However, the most recent breach did not concern a hacker or fraudster. Although an inquiry is yet to determine the precise reason, it seems likely there was a flaw in the computer software or system, especially if it was a brand new one being rolled out to the public. This raises the question of whether there ought to be privacy impact assessments done before any new service being offered, especially by government agencies.
The recently completed Law Commission review of the Privacy Act recommended such assessments be made mandatory through Cabinet guidelines. Perhaps they were conducted in this instance, in which case there may be some accountability on the part of those tasked with conducting the assessment. On the other hand, privacy impact assessments ought to be legally required, as the European Commission has recommended.
Other useful recommendations there include making privacy by design and privacy by default measurable legal standards whenever systems that process personal information are deployed. New Zealand would do well to consider such matters when implementing the Law Commission's recommendations by adopting a new Privacy Act to replace the now two-decade-old one.
Such best practice would go a long way to avoiding the type of failings seen recently. It makes far better sense to engineer privacy from the outset in the design of systems, technologies and even legislation, than to retrofit them later. It is also far cheaper to do this - especially if the cost of all the recent inquiries, complaints and so forth is considered.
We also have much to gain by being aligned to European standards in this area as New Zealand is only one of a handful of countries that are well on the way to being granted "adequacy" status by the European Union for the outsourcing of its citizens' personal information. The importance of this to our service and tourism sectors cannot be understated.
Other recommendations of the Law Commission would go some way towards stemming the tide of privacy lapses. A major plank is beefing up the Privacy Commissioner's powers to issue compliance notices on organisations that have persistent privacy issues. Currently, the process is complaint-driven and often a matter may not be investigated as individuals are reluctant (or sometimes just embarrassed) to bring a complaint.
Finally, overseas information privacy trends have included a role for privacy audits. As with financial audits, privacy audits would periodically require agencies and companies to consider their privacy practices and also procedures for handling breaches. This would, in turn, require privacy to be incorporated into the culture of organisations as opposed to being a matter to which lip service is paid. Indeed, the recent report into the ACC recommended exactly this, suggesting a cultural shift in attitudes was required and that periodic privacy audits was one way of instilling this.
We already have this for motor vehicles.
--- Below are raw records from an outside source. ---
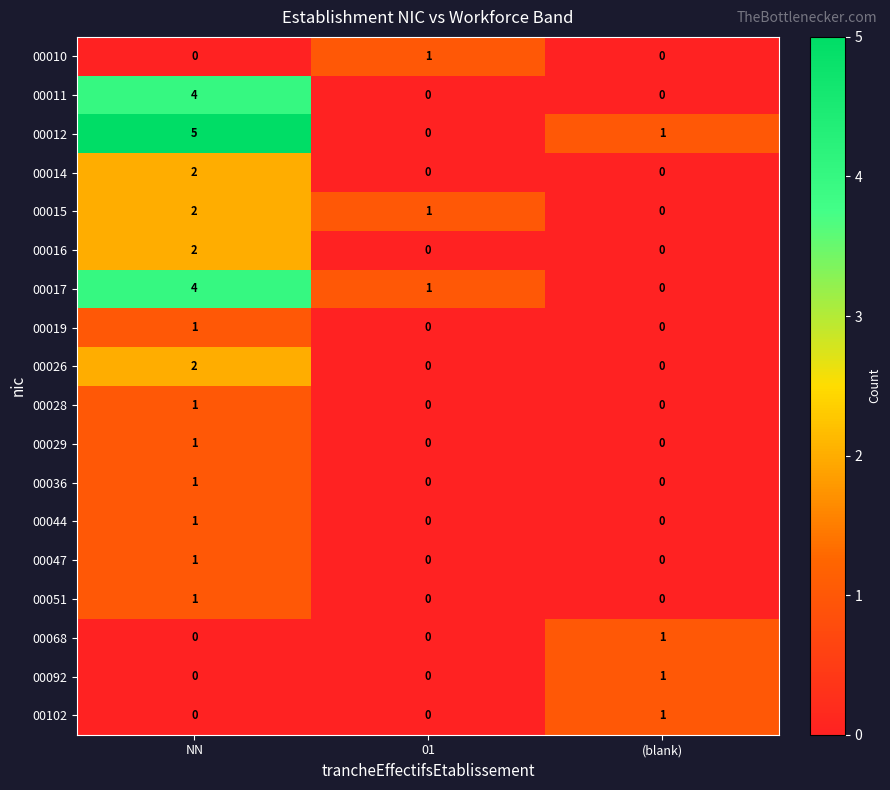

What is the difference between the 00017 values at NN and (blank)?

4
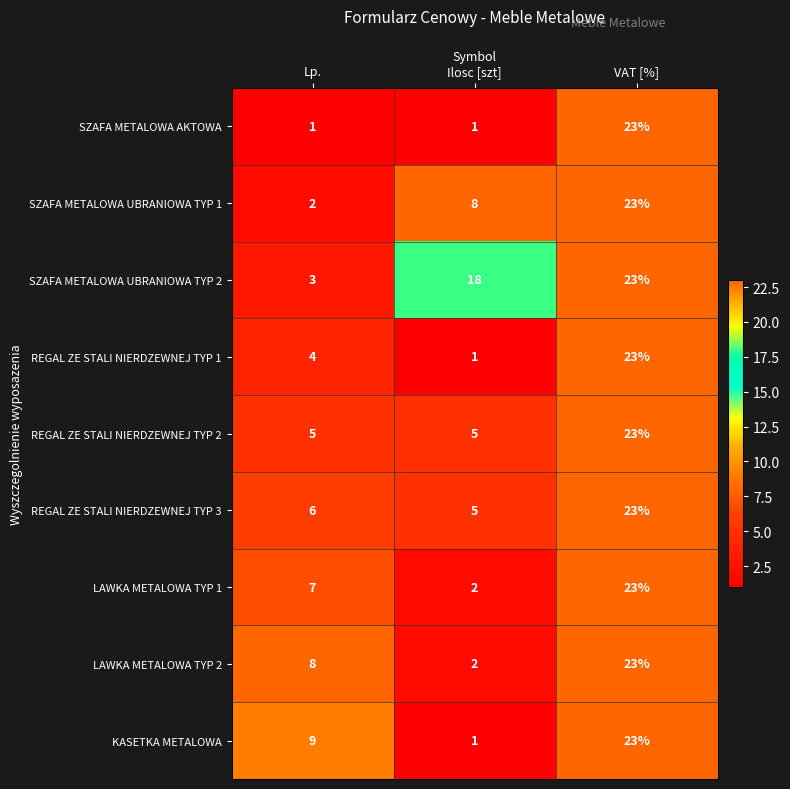

List the labels in order of REGAL ZE STALI NIERDZEWNEJ TYP 3 value, smallest first.

Ilosc [szt], Lp., VAT [%]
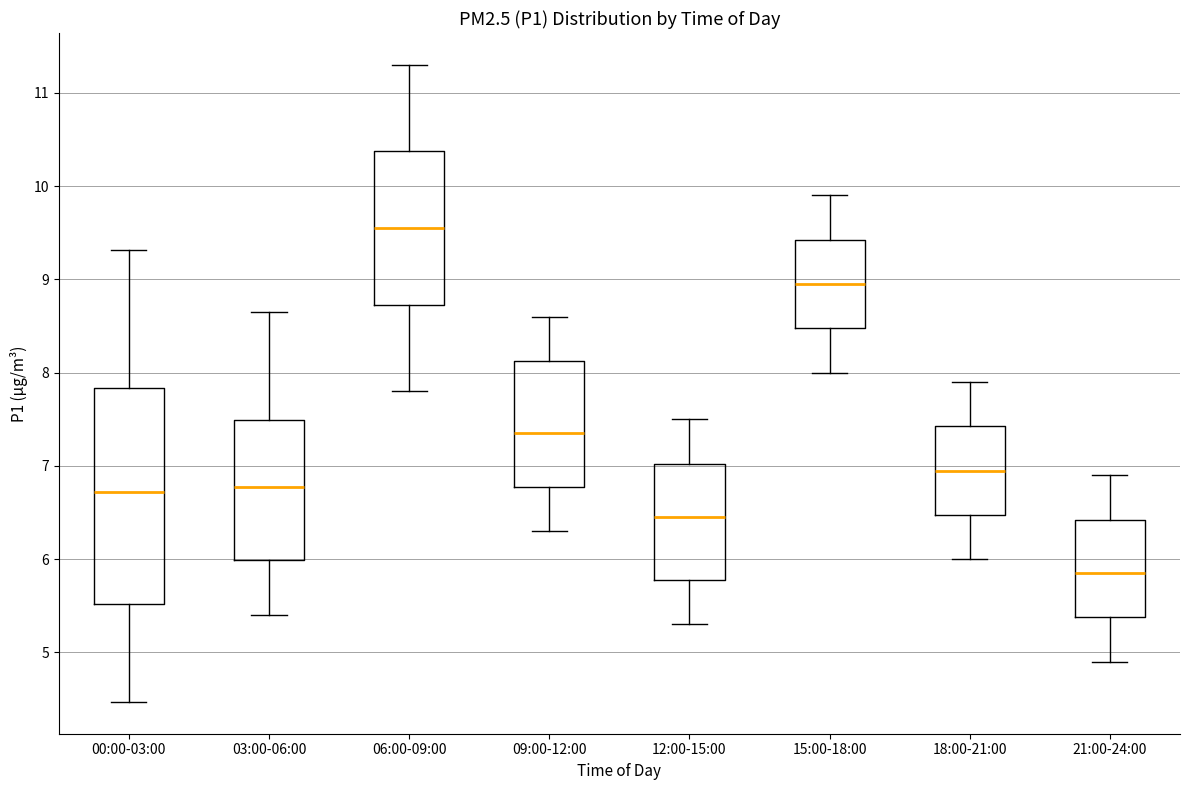

Where does the upper whisker of the box for 12:00-15:00 end on the y-axis? The values are not printed on the chart, so give them approximately, as read against the axis.

7.5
Although debate currently exists as to the efficiency of our six-monthly warrant of fitness requirements, no one doubts some form of testing is needed. It is time agencies that handle personal information be required to obtain privacy WoFs before they are allowed to collect our personal information.
Gehan Gunasekara is an Associate Professor of Commercial Law at the University of Auckland Business School and advised the Law Commission on the recent review of the Privacy Act.